* [ACTION ITEM]
The line containing "left hip: (307, 295)" and every line after it through the end of the records: return those exactly, and nothing more.

(Body or hand keypoint data)
============================================================
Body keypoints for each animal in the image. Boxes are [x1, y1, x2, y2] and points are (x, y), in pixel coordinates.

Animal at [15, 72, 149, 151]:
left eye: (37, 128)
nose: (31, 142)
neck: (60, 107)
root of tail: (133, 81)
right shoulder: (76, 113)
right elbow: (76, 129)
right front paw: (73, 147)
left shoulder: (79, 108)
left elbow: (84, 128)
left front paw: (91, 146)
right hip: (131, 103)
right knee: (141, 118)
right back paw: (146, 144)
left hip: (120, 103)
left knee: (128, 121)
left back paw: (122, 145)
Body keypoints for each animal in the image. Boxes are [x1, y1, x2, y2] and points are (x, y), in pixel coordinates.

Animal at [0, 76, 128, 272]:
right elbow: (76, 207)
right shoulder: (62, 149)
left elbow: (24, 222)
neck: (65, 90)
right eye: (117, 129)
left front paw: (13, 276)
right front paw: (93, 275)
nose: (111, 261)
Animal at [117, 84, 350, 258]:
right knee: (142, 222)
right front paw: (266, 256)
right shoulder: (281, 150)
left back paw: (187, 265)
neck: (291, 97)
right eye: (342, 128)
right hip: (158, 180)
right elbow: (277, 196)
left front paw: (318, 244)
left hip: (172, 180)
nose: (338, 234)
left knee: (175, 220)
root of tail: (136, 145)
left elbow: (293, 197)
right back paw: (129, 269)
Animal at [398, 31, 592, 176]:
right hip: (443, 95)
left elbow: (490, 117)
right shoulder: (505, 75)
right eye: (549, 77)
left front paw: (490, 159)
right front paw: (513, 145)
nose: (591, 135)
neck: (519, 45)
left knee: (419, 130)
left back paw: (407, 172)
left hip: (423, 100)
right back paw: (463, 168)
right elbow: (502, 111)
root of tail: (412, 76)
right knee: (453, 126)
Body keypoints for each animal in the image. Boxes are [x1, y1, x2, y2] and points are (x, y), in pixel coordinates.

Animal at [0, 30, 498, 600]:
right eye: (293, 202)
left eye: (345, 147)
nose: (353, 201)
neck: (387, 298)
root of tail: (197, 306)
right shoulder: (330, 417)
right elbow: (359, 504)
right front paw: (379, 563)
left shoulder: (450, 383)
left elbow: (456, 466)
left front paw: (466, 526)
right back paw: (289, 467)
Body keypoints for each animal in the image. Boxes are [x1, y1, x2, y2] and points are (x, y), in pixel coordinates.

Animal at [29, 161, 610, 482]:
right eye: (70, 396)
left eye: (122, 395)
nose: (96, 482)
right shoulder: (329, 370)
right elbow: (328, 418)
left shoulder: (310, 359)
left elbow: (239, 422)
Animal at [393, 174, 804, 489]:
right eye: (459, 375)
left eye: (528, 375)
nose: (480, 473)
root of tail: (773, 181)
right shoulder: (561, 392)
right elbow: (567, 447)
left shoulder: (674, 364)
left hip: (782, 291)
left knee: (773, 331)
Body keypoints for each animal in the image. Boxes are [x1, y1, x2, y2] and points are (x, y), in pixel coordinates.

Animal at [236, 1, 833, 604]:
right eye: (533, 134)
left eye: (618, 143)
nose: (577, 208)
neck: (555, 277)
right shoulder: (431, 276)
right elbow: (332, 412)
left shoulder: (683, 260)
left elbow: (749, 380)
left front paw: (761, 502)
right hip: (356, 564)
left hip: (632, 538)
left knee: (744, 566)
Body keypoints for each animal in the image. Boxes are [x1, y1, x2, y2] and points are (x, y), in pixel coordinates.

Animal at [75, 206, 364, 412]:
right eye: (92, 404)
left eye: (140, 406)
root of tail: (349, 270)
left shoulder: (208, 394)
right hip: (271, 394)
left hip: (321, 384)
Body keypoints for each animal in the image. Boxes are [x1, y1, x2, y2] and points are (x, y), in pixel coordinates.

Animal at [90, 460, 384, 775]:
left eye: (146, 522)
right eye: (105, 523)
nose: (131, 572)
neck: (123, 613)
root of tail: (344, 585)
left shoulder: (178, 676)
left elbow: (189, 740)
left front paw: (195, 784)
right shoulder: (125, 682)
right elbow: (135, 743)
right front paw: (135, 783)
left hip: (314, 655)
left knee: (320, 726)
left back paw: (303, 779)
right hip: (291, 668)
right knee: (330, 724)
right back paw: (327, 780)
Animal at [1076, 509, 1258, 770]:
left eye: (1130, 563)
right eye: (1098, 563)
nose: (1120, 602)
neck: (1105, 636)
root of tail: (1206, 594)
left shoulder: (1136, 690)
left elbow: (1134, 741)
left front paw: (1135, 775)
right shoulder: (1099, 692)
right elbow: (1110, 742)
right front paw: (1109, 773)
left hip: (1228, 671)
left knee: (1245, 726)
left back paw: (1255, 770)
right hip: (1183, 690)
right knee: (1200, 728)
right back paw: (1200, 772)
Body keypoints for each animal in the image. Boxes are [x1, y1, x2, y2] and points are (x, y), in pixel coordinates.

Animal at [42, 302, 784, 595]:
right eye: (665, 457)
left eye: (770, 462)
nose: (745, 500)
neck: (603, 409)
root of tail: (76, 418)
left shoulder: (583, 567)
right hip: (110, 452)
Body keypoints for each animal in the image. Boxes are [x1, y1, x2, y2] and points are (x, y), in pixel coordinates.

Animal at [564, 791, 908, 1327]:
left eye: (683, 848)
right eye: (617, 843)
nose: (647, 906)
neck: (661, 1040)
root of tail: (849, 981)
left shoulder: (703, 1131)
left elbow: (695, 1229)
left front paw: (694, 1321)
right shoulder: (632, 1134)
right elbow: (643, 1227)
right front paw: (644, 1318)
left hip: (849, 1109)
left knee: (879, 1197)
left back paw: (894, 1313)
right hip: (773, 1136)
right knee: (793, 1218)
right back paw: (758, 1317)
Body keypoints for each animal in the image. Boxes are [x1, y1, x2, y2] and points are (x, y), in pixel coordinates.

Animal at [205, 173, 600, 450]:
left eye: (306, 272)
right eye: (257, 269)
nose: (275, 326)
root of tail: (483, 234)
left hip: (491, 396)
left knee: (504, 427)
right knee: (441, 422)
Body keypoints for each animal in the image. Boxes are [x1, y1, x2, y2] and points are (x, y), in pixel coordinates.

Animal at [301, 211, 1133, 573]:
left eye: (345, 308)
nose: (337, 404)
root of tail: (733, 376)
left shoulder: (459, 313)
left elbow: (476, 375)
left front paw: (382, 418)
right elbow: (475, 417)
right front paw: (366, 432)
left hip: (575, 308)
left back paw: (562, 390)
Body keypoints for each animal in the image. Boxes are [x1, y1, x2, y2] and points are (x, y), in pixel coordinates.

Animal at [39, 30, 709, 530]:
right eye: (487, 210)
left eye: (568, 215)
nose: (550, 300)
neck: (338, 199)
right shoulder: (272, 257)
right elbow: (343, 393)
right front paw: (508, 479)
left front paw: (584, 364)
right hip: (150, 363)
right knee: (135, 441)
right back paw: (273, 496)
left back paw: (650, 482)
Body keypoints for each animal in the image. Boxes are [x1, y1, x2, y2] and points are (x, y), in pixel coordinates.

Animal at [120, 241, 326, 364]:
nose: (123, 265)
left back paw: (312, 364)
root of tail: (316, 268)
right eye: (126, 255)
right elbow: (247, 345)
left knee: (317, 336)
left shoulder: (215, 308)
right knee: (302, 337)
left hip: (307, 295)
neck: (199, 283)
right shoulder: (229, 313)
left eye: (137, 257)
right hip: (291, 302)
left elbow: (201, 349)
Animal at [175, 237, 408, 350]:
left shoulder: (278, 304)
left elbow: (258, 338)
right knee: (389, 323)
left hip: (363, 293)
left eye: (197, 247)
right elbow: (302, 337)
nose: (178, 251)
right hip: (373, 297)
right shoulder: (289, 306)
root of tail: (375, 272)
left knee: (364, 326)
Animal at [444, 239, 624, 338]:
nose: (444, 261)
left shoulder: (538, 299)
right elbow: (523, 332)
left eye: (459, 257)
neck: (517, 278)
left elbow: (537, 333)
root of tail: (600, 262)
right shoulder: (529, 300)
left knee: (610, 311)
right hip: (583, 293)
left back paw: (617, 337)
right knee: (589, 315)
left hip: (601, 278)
============================================================
* [WRITTEN REPLY]
left hip: (307, 295)
neck: (199, 283)
right shoulder: (229, 313)
left eye: (137, 257)
right hip: (291, 302)
left elbow: (201, 349)
Animal at [175, 237, 408, 350]:
left shoulder: (278, 304)
left elbow: (258, 338)
right knee: (389, 323)
left hip: (363, 293)
left eye: (197, 247)
right elbow: (302, 337)
nose: (178, 251)
right hip: (373, 297)
right shoulder: (289, 306)
root of tail: (375, 272)
left knee: (364, 326)
Animal at [444, 239, 624, 338]:
nose: (444, 261)
left shoulder: (538, 299)
right elbow: (523, 332)
left eye: (459, 257)
neck: (517, 278)
left elbow: (537, 333)
root of tail: (600, 262)
right shoulder: (529, 300)
left knee: (610, 311)
right hip: (583, 293)
left back paw: (617, 337)
right knee: (589, 315)
left hip: (601, 278)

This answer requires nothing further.